Basbousa — semolina cake soaked in citrus syrup
Basbousa is the great semolina cake of Egypt and the Levant — coarse-textured, dense, and drowned in a citrus-or-rose-perfumed sugar syrup the moment it leaves the oven. Cut into diamonds and topped with a single almond, it is one of the canonical homecoming sweets across the Arab world.
i. Origin & history
Versions appear under different names across the region — revani in Turkey and Greece, hareesa in Lebanon, nammoura in Syria. The Egyptian name basbousa is the most internationally recognised. All share a common Ottoman-era ancestor.
ii. Ingredients
Makes 24 servings · scroll the side panel to adjust
- 300 g coarse semolina
- 200 g caster sugar
- 100 g desiccated coconut
- 2 tsp baking powder
- ½ tsp salt
- 200 g unsalted butter, melted
- 250 ml plain whole-milk yoghurt
- 2 large eggs
- 1 tsp vanilla extract
- 30 whole almonds, blanched, for topping
- 300 g caster sugar (syrup)
- 250 ml water
- 2 tbsp lemon juice
- 1 tbsp rose water or orange-blossom water
iii. Method
- Heat oven to 180 °C / 350 °F. Grease a 23 × 33 cm pan.
- Make the syrup: simmer sugar, water and lemon juice 8 min to a thin syrup. Stir in rose water. Cool completely — cold syrup, hot cake.
- Mix semolina, sugar, coconut, baking powder and salt. Whisk together melted butter, yoghurt, eggs and vanilla; fold into the dry mix to a thick batter.
- Spread in the pan; smooth flat. Score into 5 cm diamonds; press an almond into each diamond.
- Bake 30-35 min until deeply golden across the top.
- Immediately on removing from the oven, pour all the cold syrup evenly over the hot cake. Cool fully (2 hours minimum) so the syrup soaks in completely.
iv. Tips & common mistakes
- Use the freshest ingredients you can. The recipe relies on them.
- Read the method through first. Several steps must be ready in advance.

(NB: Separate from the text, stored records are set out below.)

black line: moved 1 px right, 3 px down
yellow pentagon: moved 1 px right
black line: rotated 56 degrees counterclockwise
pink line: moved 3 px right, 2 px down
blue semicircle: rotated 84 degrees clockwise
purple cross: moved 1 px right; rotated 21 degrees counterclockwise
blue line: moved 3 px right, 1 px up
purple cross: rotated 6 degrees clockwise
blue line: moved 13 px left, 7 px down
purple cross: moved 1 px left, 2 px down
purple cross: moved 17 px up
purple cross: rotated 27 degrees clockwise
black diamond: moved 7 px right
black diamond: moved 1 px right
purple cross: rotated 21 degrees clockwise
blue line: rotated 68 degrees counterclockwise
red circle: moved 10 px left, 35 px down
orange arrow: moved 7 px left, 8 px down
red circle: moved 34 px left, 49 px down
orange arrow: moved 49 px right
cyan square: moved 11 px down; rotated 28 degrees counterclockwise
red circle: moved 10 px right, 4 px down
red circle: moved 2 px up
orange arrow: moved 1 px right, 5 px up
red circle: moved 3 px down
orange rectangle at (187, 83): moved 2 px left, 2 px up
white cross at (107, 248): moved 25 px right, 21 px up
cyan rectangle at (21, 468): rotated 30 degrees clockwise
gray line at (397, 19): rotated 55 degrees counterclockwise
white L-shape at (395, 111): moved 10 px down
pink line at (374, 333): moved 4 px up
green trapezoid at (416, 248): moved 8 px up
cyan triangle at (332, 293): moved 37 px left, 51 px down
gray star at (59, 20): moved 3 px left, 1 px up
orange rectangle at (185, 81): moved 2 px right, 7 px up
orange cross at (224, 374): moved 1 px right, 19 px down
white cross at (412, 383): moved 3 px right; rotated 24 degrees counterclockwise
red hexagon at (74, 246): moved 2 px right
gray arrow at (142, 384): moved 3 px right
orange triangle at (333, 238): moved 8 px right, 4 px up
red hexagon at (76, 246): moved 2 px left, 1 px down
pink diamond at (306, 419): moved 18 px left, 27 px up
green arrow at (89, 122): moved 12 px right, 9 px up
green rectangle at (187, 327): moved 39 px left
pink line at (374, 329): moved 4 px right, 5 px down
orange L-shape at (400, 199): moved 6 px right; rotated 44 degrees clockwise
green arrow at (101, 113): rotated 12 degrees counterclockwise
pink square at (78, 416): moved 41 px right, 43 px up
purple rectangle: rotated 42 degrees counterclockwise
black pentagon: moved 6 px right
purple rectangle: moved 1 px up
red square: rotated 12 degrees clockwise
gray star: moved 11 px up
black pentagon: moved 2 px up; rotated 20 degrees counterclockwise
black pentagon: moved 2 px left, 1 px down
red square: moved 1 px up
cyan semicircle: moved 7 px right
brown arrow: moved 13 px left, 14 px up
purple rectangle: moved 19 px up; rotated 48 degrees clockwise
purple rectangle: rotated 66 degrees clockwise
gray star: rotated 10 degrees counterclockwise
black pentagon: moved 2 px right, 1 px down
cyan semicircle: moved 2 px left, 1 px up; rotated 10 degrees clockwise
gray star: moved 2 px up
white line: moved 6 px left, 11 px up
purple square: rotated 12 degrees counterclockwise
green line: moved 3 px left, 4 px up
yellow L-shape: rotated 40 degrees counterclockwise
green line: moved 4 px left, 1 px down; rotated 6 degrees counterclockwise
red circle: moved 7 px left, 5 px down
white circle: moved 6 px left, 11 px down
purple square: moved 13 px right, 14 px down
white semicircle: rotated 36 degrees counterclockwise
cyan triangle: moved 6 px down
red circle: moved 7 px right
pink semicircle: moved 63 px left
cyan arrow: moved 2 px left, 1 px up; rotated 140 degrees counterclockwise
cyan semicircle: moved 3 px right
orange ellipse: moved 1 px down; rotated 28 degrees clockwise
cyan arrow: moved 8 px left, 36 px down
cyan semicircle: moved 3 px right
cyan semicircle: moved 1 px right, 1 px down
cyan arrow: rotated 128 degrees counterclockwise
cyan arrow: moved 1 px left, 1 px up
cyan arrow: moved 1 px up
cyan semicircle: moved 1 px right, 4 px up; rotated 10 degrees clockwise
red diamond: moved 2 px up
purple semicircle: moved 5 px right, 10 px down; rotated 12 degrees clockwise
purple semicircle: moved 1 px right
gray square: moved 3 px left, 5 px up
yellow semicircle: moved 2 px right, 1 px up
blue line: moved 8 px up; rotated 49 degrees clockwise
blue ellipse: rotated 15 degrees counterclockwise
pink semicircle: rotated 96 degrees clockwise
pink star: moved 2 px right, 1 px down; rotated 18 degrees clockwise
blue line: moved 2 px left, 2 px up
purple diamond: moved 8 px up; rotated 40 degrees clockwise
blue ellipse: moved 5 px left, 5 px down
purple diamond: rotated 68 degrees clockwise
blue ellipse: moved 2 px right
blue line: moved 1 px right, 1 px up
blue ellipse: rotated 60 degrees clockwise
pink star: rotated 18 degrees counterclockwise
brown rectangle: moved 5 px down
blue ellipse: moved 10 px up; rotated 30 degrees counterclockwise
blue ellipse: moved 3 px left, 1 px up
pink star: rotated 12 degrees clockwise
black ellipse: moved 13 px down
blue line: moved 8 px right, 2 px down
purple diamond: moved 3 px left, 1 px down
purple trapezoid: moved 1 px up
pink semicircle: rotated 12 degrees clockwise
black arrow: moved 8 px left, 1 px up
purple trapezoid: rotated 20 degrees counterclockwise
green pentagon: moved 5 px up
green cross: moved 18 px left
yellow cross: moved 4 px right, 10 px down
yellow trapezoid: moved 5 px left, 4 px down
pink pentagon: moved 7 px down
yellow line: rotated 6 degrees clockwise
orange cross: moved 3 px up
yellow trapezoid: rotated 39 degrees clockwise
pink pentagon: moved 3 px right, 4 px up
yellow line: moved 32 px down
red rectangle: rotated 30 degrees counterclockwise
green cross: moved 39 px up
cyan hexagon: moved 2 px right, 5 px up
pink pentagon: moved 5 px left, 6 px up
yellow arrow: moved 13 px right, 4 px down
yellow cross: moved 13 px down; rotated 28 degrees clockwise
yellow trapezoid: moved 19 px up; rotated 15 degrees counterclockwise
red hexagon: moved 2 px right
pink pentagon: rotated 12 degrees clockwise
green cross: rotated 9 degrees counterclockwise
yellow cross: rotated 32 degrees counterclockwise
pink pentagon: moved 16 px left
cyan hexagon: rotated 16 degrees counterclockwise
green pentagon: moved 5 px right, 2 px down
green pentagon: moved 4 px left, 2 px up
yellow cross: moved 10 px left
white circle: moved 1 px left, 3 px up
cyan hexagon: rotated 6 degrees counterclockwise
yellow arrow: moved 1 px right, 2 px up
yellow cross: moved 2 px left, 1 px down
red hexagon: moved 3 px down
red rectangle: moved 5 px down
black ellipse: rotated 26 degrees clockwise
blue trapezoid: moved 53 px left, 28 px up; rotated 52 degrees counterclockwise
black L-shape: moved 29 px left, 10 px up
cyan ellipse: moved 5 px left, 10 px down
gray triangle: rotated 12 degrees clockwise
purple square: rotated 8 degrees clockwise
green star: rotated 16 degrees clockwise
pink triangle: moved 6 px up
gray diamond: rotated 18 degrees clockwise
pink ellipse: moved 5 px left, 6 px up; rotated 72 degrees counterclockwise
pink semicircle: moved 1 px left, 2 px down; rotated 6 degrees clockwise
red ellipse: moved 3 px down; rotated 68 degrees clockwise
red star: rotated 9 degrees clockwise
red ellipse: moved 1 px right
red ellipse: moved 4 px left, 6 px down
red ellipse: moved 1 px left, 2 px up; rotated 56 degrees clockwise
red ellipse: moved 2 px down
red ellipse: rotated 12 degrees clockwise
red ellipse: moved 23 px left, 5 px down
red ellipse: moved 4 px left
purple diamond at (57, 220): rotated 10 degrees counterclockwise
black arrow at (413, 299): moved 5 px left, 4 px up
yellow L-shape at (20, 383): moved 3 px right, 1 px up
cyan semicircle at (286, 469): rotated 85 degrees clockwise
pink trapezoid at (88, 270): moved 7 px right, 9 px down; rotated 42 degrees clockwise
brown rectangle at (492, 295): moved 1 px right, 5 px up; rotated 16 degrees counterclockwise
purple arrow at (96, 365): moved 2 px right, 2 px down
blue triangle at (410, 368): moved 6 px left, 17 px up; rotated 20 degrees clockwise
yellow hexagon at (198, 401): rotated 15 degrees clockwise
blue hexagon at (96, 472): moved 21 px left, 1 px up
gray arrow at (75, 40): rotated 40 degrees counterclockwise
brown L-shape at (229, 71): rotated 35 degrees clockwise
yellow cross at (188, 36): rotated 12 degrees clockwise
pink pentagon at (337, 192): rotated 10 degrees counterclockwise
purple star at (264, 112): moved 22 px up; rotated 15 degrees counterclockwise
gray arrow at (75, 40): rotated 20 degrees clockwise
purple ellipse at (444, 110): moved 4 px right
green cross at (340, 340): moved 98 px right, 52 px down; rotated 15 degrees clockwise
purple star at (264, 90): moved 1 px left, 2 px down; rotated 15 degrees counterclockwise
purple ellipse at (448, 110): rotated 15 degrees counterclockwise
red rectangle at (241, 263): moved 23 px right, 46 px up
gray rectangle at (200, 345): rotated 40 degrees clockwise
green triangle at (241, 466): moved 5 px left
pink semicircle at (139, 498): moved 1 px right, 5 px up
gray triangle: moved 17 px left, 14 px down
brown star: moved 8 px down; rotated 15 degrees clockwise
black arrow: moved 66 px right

- Season patiently. Sweetness and salt are tuned at the end, not the start.
v. Variations
Hareesa (Lebanon) is the same cake under a different name. Nammoura often adds tahini. Revani from Turkey and Greece is the close cousin — sometimes with citrus zest in the batter. Modern versions add cream-cheese layers (kunafa-style) or a layer of dates.
vi. Common questions
What is basbousa?
Basbousa is semolina cake soaked in citrus syrup, from middle eastern cuisine. Cut into diamonds and topped with a single almond, it is one of the canonical homecoming sweets across the Arab world
Where is basbousa from?
Basbousa is from the middle eastern dessert tradition; the recipe and history are detailed above.
How long does basbousa keep?
See the storage note in the Quick facts panel: 5 days at room temperature.